WHAT TO PRODUCE
In the answer, each line must appear exactly as in the records, and no picture may appear.

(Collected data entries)

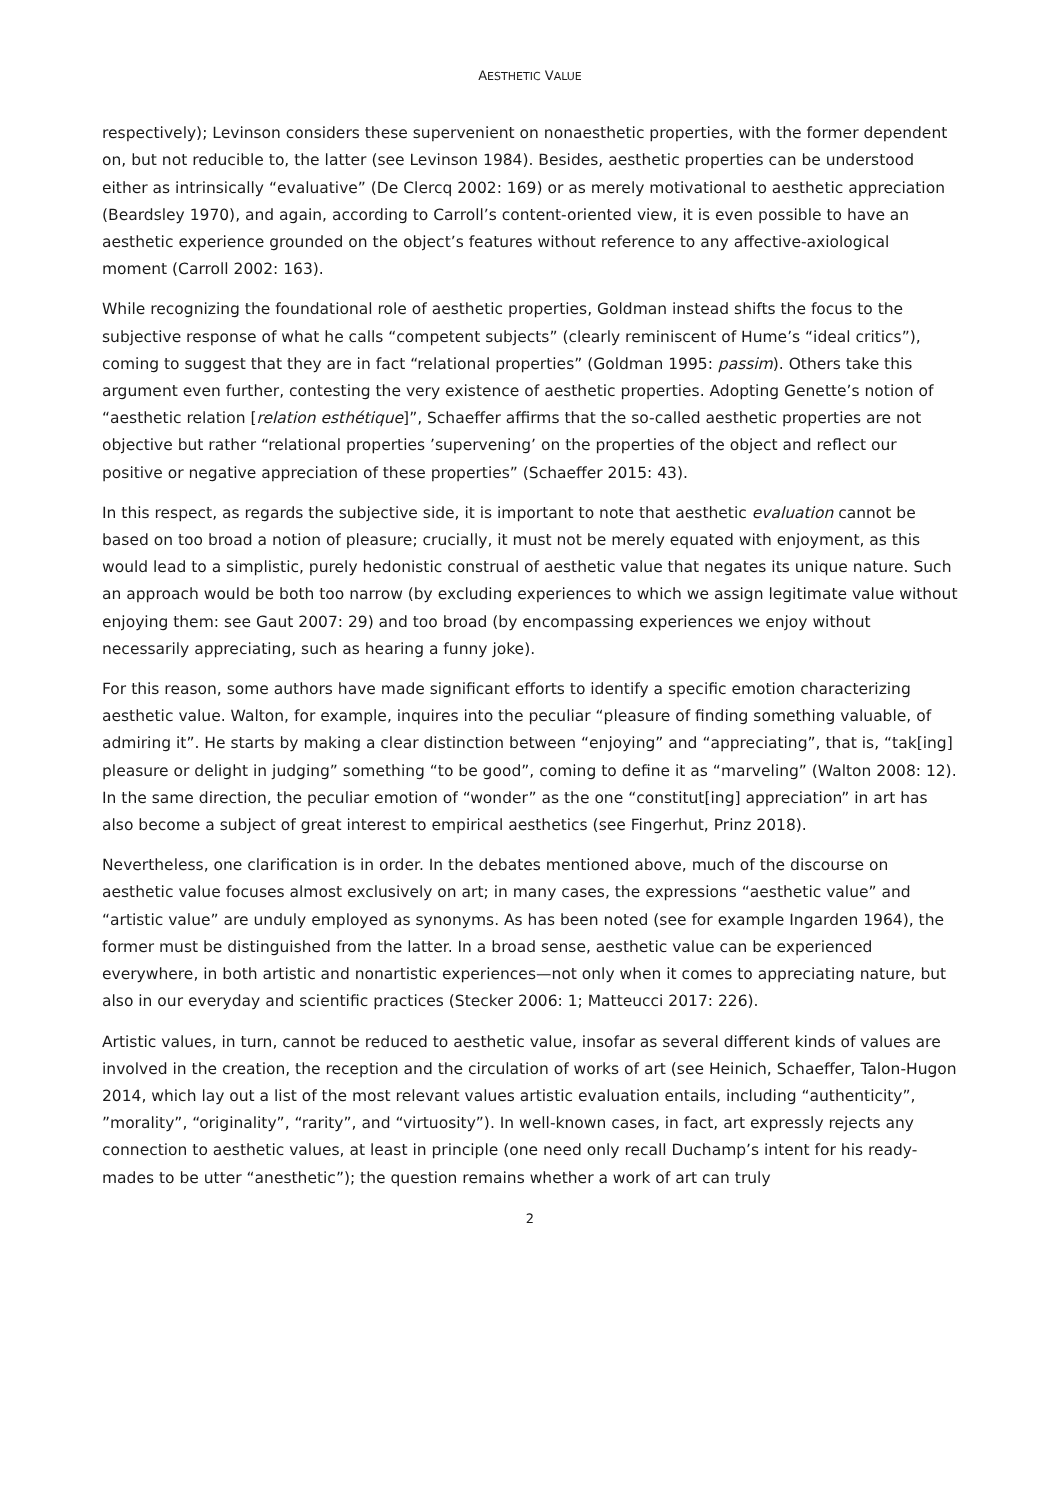AESTHETIC VALUE
respectively); Levinson considers these supervenient on nonaesthetic properties, with the former dependent on, but not reducible to, the latter (see Levinson 1984). Besides, aesthetic properties can be understood either as intrinsically “evaluative” (De Clercq 2002: 169) or as merely motivational to aesthetic appreciation (Beardsley 1970), and again, according to Carroll’s content-oriented view, it is even possible to have an aesthetic experience grounded on the object’s features without reference to any affective-axiological moment (Carroll 2002: 163).
While recognizing the foundational role of aesthetic properties, Goldman instead shifts the focus to the subjective response of what he calls “competent subjects” (clearly reminiscent of Hume’s “ideal critics”), coming to suggest that they are in fact “relational properties” (Goldman 1995: passim). Others take this argument even further, contesting the very existence of aesthetic properties. Adopting Genette’s notion of “aesthetic relation [relation esthétique]”, Schaeffer affirms that the so-called aesthetic properties are not objective but rather “relational properties ’supervening’ on the properties of the object and reflect our positive or negative appreciation of these properties” (Schaeffer 2015: 43).
In this respect, as regards the subjective side, it is important to note that aesthetic evaluation cannot be based on too broad a notion of pleasure; crucially, it must not be merely equated with enjoyment, as this would lead to a simplistic, purely hedonistic construal of aesthetic value that negates its unique nature. Such an approach would be both too narrow (by excluding experiences to which we assign legitimate value without enjoying them: see Gaut 2007: 29) and too broad (by encompassing experiences we enjoy without necessarily appreciating, such as hearing a funny joke).
For this reason, some authors have made significant efforts to identify a specific emotion characterizing aesthetic value. Walton, for example, inquires into the peculiar “pleasure of finding something valuable, of admiring it”. He starts by making a clear distinction between “enjoying” and “appreciating”, that is, “tak[ing] pleasure or delight in judging” something “to be good”, coming to define it as “marveling” (Walton 2008: 12). In the same direction, the peculiar emotion of “wonder” as the one “constitut[ing] appreciation” in art has also become a subject of great interest to empirical aesthetics (see Fingerhut, Prinz 2018).
Nevertheless, one clarification is in order. In the debates mentioned above, much of the discourse on aesthetic value focuses almost exclusively on art; in many cases, the expressions “aesthetic value” and “artistic value” are unduly employed as synonyms. As has been noted (see for example Ingarden 1964), the former must be distinguished from the latter. In a broad sense, aesthetic value can be experienced everywhere, in both artistic and nonartistic experiences—not only when it comes to appreciating nature, but also in our everyday and scientific practices (Stecker 2006: 1; Matteucci 2017: 226).
Artistic values, in turn, cannot be reduced to aesthetic value, insofar as several different kinds of values are involved in the creation, the reception and the circulation of works of art (see Heinich, Schaeffer, Talon-Hugon 2014, which lay out a list of the most relevant values artistic evaluation entails, including “authenticity”, ”morality”, “originality”, “rarity”, and “virtuosity”). In well-known cases, in fact, art expressly rejects any connection to aesthetic values, at least in principle (one need only recall Duchamp’s intent for his ready-mades to be utter “anesthetic”); the question remains whether a work of art can truly
2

EXPECTED ANSWER
AESTHETIC VALUE
respectively); Levinson considers these supervenient on nonaesthetic properties, with the former dependent on, but not reducible to, the latter (see Levinson 1984). Besides, aesthetic properties can be understood either as intrinsically “evaluative” (De Clercq 2002: 169) or as merely motivational to aesthetic appreciation (Beardsley 1970), and again, according to Carroll’s content-oriented view, it is even possible to have an aesthetic experience grounded on the object’s features without reference to any affective-axiological moment (Carroll 2002: 163).
While recognizing the foundational role of aesthetic properties, Goldman instead shifts the focus to the subjective response of what he calls “competent subjects” (clearly reminiscent of Hume’s “ideal critics”), coming to suggest that they are in fact “relational properties” (Goldman 1995: passim). Others take this argument even further, contesting the very existence of aesthetic properties. Adopting Genette’s notion of “aesthetic relation [relation esthétique]”, Schaeffer affirms that the so-called aesthetic properties are not objective but rather “relational properties ’supervening’ on the properties of the object and reflect our positive or negative appreciation of these properties” (Schaeffer 2015: 43).
In this respect, as regards the subjective side, it is important to note that aesthetic evaluation cannot be based on too broad a notion of pleasure; crucially, it must not be merely equated with enjoyment, as this would lead to a simplistic, purely hedonistic construal of aesthetic value that negates its unique nature. Such an approach would be both too narrow (by excluding experiences to which we assign legitimate value without enjoying them: see Gaut 2007: 29) and too broad (by encompassing experiences we enjoy without necessarily appreciating, such as hearing a funny joke).
For this reason, some authors have made significant efforts to identify a specific emotion characterizing aesthetic value. Walton, for example, inquires into the peculiar “pleasure of finding something valuable, of admiring it”. He starts by making a clear distinction between “enjoying” and “appreciating”, that is, “tak[ing] pleasure or delight in judging” something “to be good”, coming to define it as “marveling” (Walton 2008: 12). In the same direction, the peculiar emotion of “wonder” as the one “constitut[ing] appreciation” in art has also become a subject of great interest to empirical aesthetics (see Fingerhut, Prinz 2018).
Nevertheless, one clarification is in order. In the debates mentioned above, much of the discourse on aesthetic value focuses almost exclusively on art; in many cases, the expressions “aesthetic value” and “artistic value” are unduly employed as synonyms. As has been noted (see for example Ingarden 1964), the former must be distinguished from the latter. In a broad sense, aesthetic value can be experienced everywhere, in both artistic and nonartistic experiences—not only when it comes to appreciating nature, but also in our everyday and scientific practices (Stecker 2006: 1; Matteucci 2017: 226).
Artistic values, in turn, cannot be reduced to aesthetic value, insofar as several different kinds of values are involved in the creation, the reception and the circulation of works of art (see Heinich, Schaeffer, Talon-Hugon 2014, which lay out a list of the most relevant values artistic evaluation entails, including “authenticity”, ”morality”, “originality”, “rarity”, and “virtuosity”). In well-known cases, in fact, art expressly rejects any connection to aesthetic values, at least in principle (one need only recall Duchamp’s intent for his ready-mades to be utter “anesthetic”); the question remains whether a work of art can truly
2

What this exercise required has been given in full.